Input data –
*** Block opens ***
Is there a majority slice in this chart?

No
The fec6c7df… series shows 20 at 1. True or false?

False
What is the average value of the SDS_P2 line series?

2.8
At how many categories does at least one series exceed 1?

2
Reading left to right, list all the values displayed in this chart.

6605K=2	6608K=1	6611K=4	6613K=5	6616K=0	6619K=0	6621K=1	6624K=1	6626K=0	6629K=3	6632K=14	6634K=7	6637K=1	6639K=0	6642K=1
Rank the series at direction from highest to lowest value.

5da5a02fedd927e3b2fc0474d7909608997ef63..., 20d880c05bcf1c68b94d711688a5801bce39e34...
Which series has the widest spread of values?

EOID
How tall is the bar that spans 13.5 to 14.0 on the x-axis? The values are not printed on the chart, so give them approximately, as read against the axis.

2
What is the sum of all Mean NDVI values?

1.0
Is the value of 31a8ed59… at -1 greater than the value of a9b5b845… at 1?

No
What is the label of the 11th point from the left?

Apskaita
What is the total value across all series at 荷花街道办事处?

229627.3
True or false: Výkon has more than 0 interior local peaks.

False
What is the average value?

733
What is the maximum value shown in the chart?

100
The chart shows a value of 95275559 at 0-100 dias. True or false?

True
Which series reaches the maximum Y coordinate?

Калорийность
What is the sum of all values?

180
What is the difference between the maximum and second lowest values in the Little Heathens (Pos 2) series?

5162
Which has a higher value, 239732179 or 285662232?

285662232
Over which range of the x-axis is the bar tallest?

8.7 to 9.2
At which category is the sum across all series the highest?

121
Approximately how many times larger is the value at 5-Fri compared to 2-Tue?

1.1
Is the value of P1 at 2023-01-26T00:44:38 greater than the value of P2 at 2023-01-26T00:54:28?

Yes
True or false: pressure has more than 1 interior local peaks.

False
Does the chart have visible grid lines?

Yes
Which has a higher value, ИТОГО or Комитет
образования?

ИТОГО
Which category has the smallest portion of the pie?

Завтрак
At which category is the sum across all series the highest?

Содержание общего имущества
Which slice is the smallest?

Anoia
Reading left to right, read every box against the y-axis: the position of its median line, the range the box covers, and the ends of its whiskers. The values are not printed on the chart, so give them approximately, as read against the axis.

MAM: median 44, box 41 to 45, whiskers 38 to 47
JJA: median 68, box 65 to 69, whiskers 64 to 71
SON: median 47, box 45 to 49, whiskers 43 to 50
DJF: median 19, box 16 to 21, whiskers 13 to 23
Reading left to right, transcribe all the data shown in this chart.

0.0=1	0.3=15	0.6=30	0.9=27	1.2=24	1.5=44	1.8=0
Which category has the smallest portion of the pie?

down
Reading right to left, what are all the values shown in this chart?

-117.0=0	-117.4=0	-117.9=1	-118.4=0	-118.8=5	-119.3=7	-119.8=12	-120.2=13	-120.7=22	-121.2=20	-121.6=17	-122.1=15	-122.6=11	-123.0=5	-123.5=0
*** Block closes ***
Task to complete – Copy the listing above word for word, starting at its first line and ending at the line that contains "Which series reaches", with both ends included.

Answer –
Is there a majority slice in this chart?

No
The fec6c7df… series shows 20 at 1. True or false?

False
What is the average value of the SDS_P2 line series?

2.8
At how many categories does at least one series exceed 1?

2
Reading left to right, list all the values displayed in this chart.

6605K=2	6608K=1	6611K=4	6613K=5	6616K=0	6619K=0	6621K=1	6624K=1	6626K=0	6629K=3	6632K=14	6634K=7	6637K=1	6639K=0	6642K=1
Rank the series at direction from highest to lowest value.

5da5a02fedd927e3b2fc0474d7909608997ef63..., 20d880c05bcf1c68b94d711688a5801bce39e34...
Which series has the widest spread of values?

EOID
How tall is the bar that spans 13.5 to 14.0 on the x-axis? The values are not printed on the chart, so give them approximately, as read against the axis.

2
What is the sum of all Mean NDVI values?

1.0
Is the value of 31a8ed59… at -1 greater than the value of a9b5b845… at 1?

No
What is the label of the 11th point from the left?

Apskaita
What is the total value across all series at 荷花街道办事处?

229627.3
True or false: Výkon has more than 0 interior local peaks.

False
What is the average value?

733
What is the maximum value shown in the chart?

100
The chart shows a value of 95275559 at 0-100 dias. True or false?

True
Which series reaches the maximum Y coordinate?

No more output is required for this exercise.